◆ **Problem to solve**
Filter the records below, keeping only the lines that contain the string "label". A match counts only when the capitalization is identical.

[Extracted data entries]
· · · ·
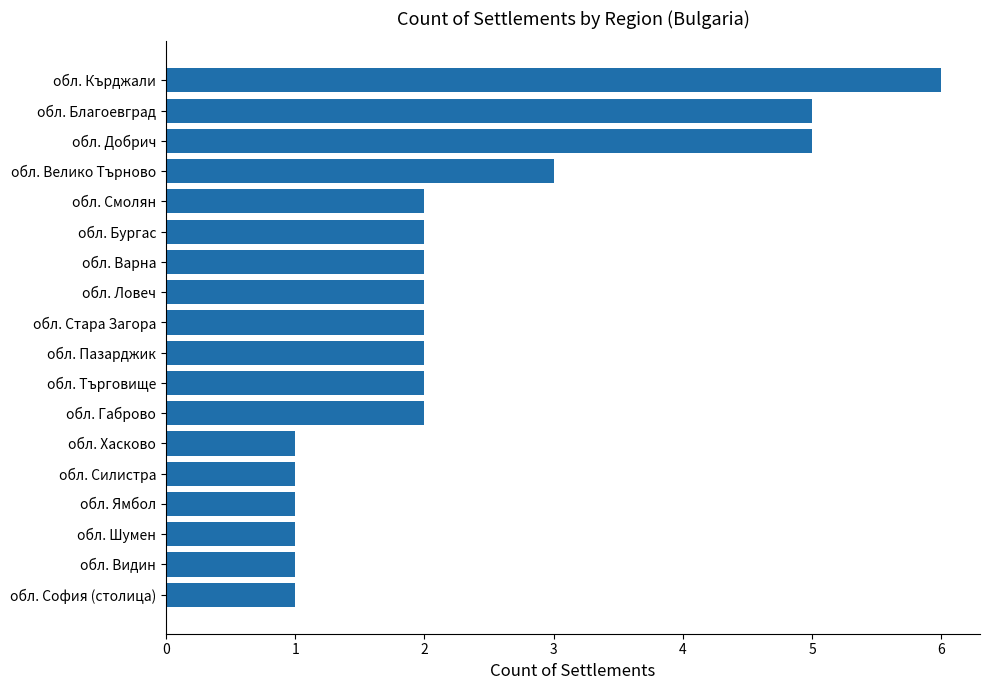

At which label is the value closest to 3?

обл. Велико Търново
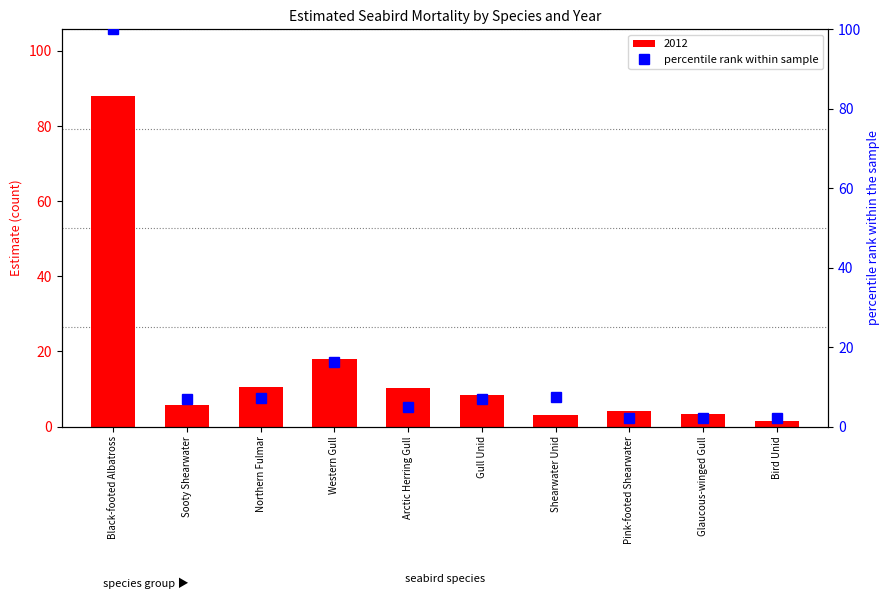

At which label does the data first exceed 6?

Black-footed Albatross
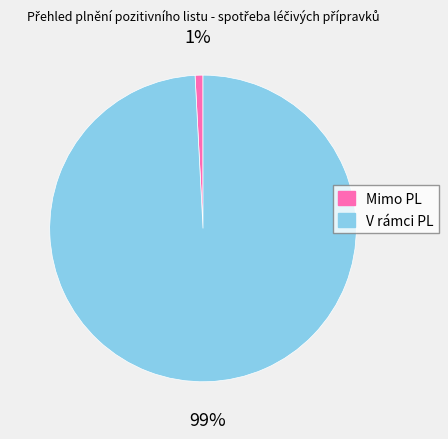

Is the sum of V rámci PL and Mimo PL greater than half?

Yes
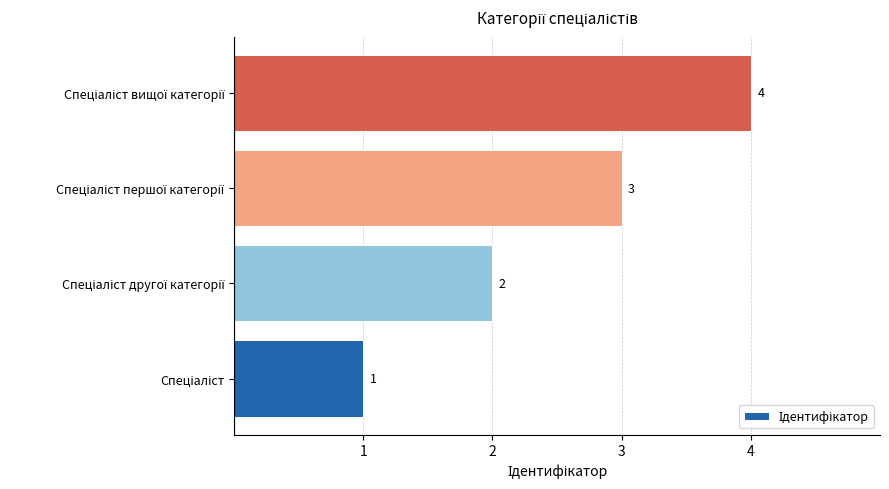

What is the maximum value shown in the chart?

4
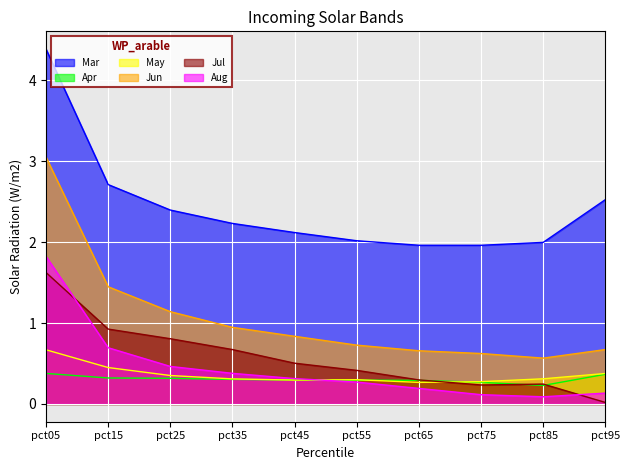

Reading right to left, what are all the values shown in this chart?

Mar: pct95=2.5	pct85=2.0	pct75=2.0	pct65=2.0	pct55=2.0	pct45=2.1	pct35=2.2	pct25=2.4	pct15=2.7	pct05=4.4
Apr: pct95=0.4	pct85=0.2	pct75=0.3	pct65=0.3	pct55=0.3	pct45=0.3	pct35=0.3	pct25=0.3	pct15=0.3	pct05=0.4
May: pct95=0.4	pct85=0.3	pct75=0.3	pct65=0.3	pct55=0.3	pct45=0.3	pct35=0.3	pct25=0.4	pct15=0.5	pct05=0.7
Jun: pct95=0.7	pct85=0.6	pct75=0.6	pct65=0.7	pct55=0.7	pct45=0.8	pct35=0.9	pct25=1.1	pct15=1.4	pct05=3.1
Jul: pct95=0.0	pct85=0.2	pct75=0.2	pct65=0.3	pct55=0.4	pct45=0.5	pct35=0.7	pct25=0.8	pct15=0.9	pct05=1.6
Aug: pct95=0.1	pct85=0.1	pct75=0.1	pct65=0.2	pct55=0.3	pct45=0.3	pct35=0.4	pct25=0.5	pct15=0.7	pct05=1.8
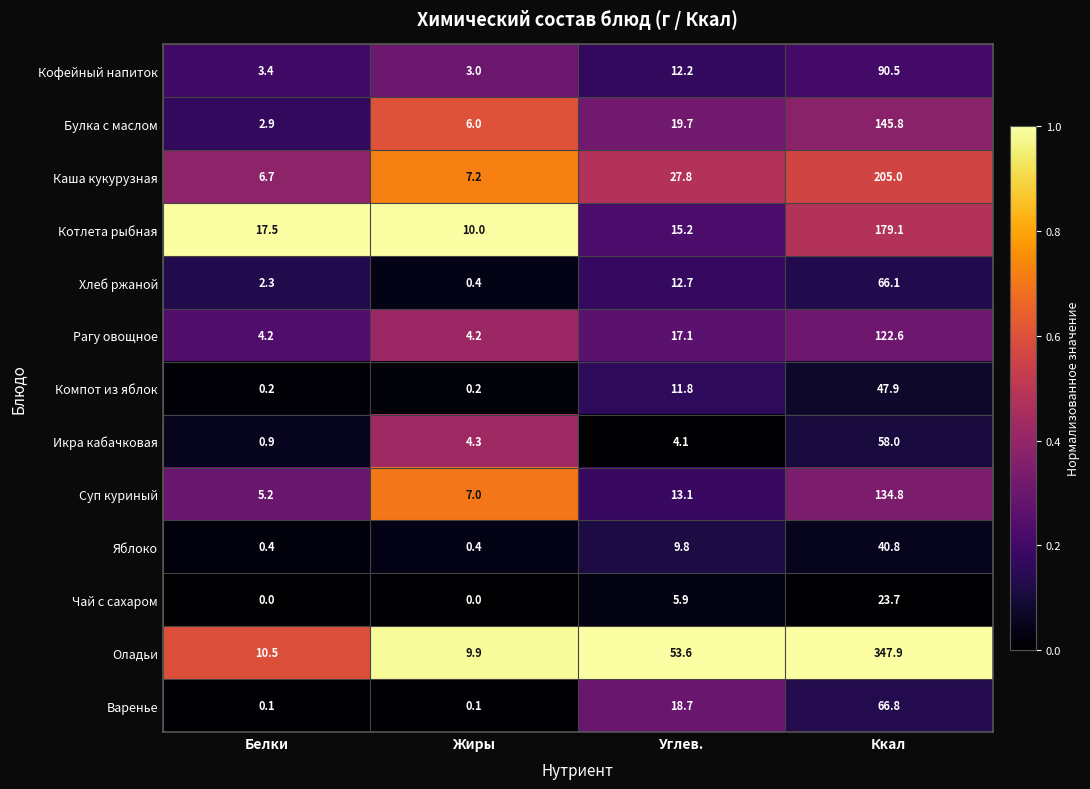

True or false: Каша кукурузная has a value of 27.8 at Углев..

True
· · · ·
◆ **Final answer**
At which label is the value closest to 3?
At which label does the data first exceed 6?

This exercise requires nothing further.